-- Begin Listed entries --
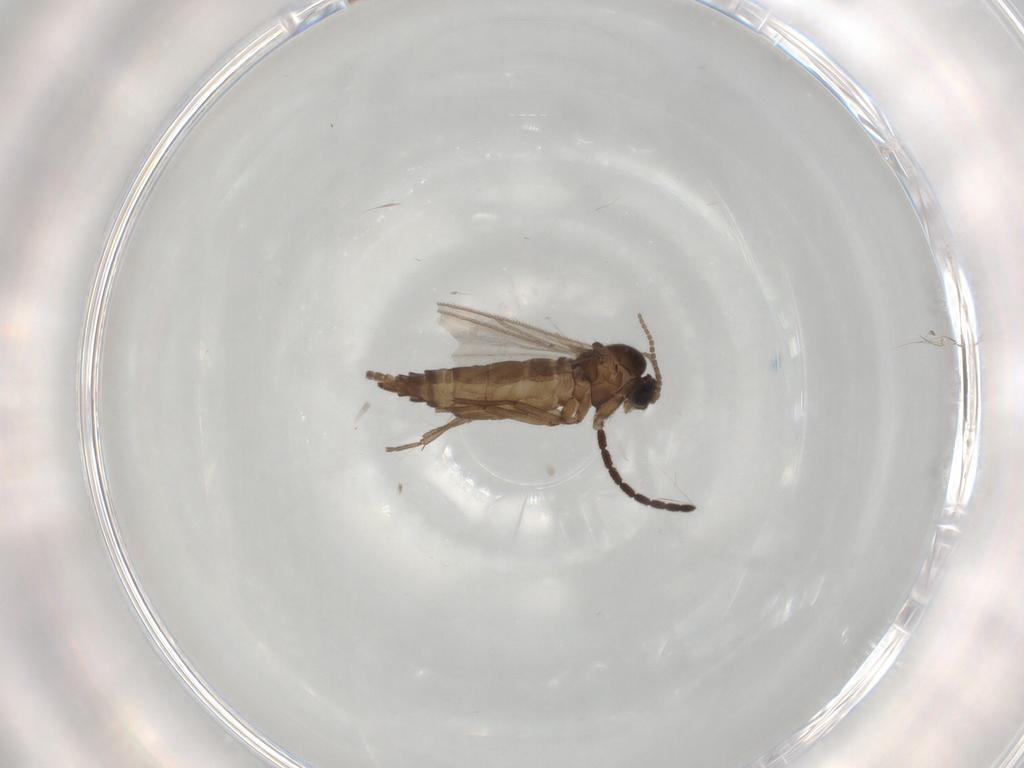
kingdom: Animalia
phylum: Arthropoda
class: Insecta
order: Diptera
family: Sciaridae
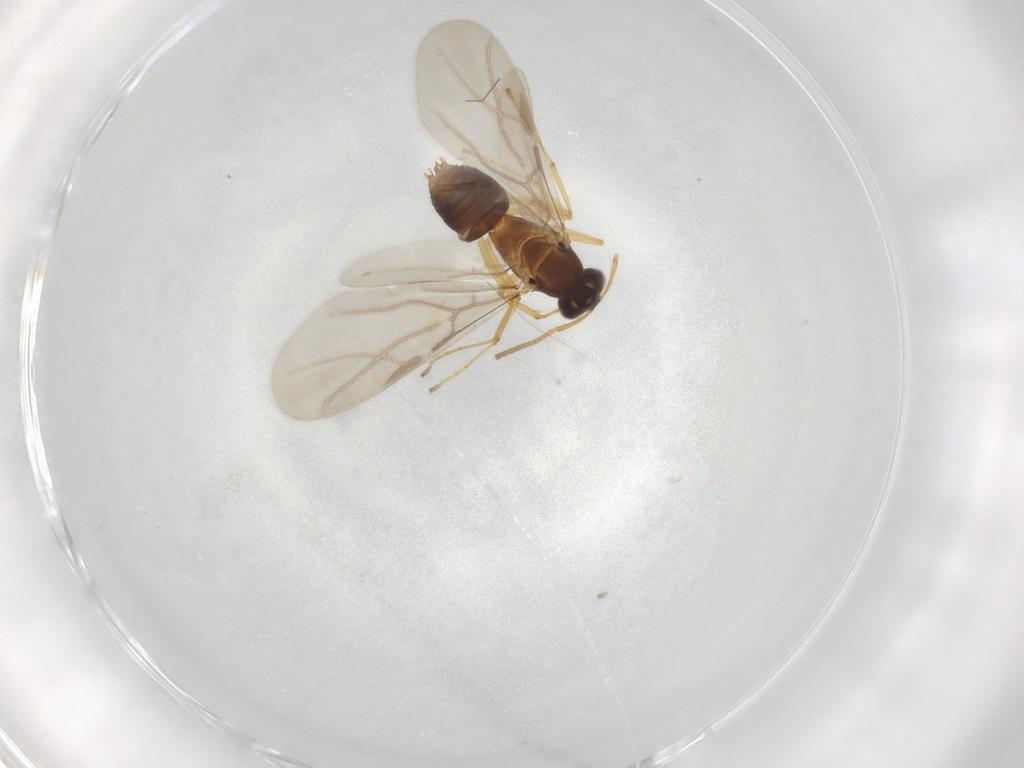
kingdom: Animalia
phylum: Arthropoda
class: Insecta
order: Hymenoptera
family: Formicidae
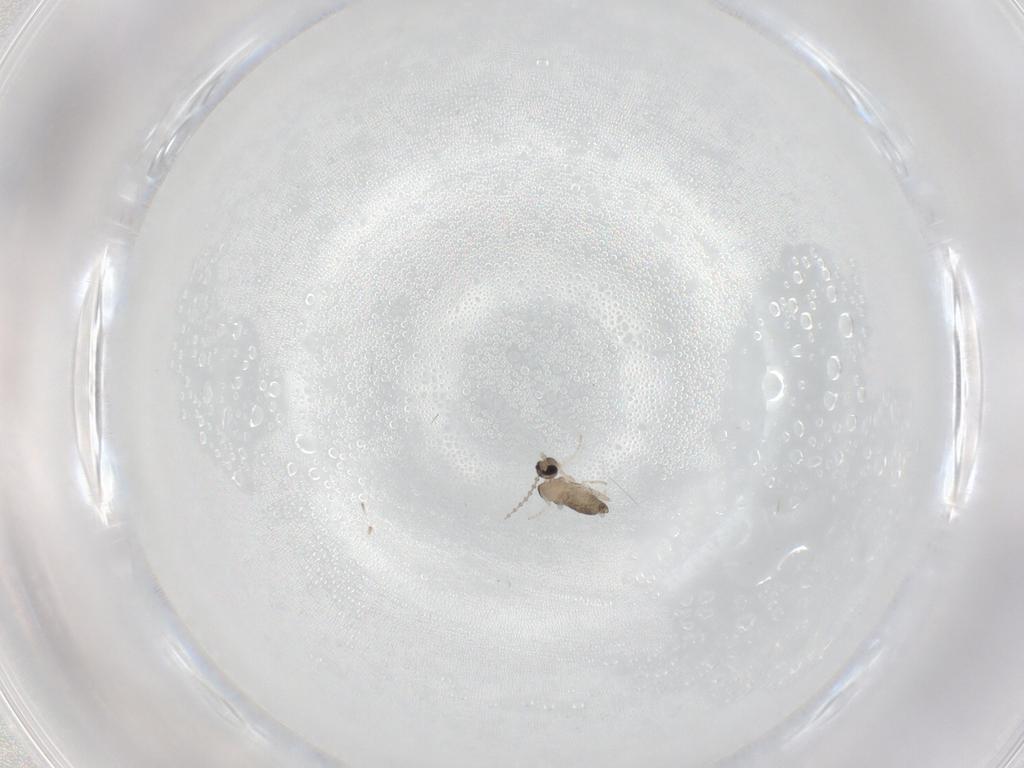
-- End Listed entries --
_Prompt_:
Rewrite the lines of all the records with "class" renamed to "taxonomic class", changing nothing else and leaving out the pictures.

_Reply_:
kingdom: Animalia
phylum: Arthropoda
taxonomic class: Insecta
order: Diptera
family: Sciaridae
kingdom: Animalia
phylum: Arthropoda
taxonomic class: Insecta
order: Hymenoptera
family: Formicidae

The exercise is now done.